Last Tuesday I decided on the German Chocolate Pie. A tantalizing picture of this had been posted by several of my friends, and who doesn't like Germans and chocolate and pie?

Except.

Except that the crust was terrible, and the chocolate layer was hard and the coconut layer was sticky and I was hugely relieved when the speaker cancelled and the meeting was postponed a week and I could dump both pies into the trash.

So for tonight's meeting I chose a different recipe, this one a Toffee Pecan Bundt Cake that its inventor (a food blogger) described as foolproof and delicious. Surely even I couldn't mess up this droolworthy confection.

Judge for yourself:

 Are you drooling?

Sigh.

Monday, November 17, 2014

Standing on Another Step


I had a birthday Saturday, and it was a big one.

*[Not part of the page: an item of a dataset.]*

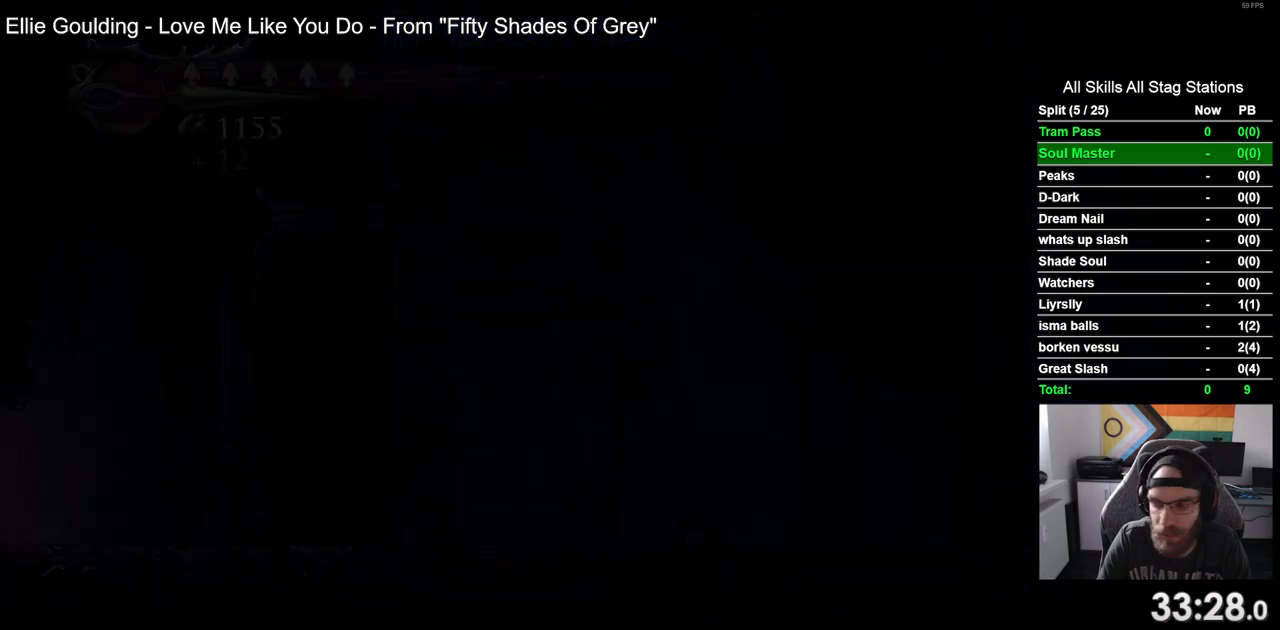
{"buttons": [], "left_stick": "center", "right_stick": "center", "events": []}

I know, I know, once you stop counting age in months (and that should occur at approximately 18 months of age) every birthday is a big one, but this was a really big one in that my new age ends in a zero. That makes everyone do a nudge-nudge/wink-wink when they talk about the day, as if life is is measured on a series of seven or eight or nine huge steps, rather than seventy or eighty or ninety smaller steps that really look more like a slope.

This was the year that I hoisted myself up onto the 60 step, and full disclosure, I was taken a little aback by that ginormous leap.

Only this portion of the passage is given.